• _Extract to read_:
====================

Measure is unceasing

An experiment to evaluate the value of one researcher’s work

Introduction

EA has lots of small research projects of uncertain value. If we improved our ability to assess value, we could redistribute funding to more valuable projects after the fact (e.g. using certificates of impact), or start to build forecasting systems which predict their value beforehand, and then choose to carry out the most valuable projects. 

With the goal of understanding how difficult it is to assess the value of research after the fact, I went through all of Ozzie Gooen’s research output in the EA forum and on LessWrong, using an ad-hoc rubric. I’d initially asked more authors, but I found that Ozzie was particularly accessible and agreeable, and he already had a large enough number of posts for a preliminary project.

====================

• _Records_:
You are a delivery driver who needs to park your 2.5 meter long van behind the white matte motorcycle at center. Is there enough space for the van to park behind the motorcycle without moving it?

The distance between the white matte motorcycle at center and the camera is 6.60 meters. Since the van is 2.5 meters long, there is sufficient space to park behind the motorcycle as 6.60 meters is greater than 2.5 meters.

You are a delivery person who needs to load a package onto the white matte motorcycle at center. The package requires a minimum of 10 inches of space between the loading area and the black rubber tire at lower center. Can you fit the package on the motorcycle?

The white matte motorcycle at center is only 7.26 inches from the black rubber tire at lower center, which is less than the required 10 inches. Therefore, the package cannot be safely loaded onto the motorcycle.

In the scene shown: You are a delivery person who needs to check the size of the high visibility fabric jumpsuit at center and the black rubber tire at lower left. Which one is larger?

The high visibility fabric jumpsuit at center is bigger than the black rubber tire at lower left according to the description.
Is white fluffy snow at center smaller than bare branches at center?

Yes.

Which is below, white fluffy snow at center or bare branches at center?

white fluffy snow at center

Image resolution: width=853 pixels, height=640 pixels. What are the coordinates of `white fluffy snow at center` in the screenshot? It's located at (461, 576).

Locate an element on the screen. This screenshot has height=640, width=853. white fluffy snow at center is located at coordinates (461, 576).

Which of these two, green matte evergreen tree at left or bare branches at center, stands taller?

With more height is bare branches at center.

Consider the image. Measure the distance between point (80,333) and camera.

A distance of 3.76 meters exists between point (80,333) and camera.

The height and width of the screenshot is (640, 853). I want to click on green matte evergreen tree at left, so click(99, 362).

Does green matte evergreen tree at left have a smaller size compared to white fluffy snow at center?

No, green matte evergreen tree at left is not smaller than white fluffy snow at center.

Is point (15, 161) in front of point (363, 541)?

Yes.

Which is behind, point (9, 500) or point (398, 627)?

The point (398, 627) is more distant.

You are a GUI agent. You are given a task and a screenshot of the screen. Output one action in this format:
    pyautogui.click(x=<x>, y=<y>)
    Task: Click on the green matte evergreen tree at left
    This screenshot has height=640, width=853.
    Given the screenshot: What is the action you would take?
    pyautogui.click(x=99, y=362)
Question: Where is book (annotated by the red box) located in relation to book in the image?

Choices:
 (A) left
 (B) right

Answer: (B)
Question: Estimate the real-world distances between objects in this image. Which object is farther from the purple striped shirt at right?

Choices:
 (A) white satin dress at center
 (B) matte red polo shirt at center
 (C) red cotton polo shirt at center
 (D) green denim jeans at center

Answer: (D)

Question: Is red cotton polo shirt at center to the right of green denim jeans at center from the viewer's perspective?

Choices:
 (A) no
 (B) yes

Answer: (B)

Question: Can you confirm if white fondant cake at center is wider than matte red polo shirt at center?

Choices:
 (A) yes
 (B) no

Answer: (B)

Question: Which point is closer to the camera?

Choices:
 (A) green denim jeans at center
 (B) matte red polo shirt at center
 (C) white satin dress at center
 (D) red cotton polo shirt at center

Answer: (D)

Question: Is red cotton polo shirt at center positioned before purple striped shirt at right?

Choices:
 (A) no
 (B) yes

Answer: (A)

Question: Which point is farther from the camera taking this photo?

====================

• _Task goal_: Return everything in the post on evaluating research from "An experiment to" down to "most valuable projects.", copied word for word. The listing has no connection to the post on evaluating research.

• _Response to this exercise_:
An experiment to evaluate the value of one researcher’s work

Introduction

EA has lots of small research projects of uncertain value. If we improved our ability to assess value, we could redistribute funding to more valuable projects after the fact (e.g. using certificates of impact), or start to build forecasting systems which predict their value beforehand, and then choose to carry out the most valuable projects.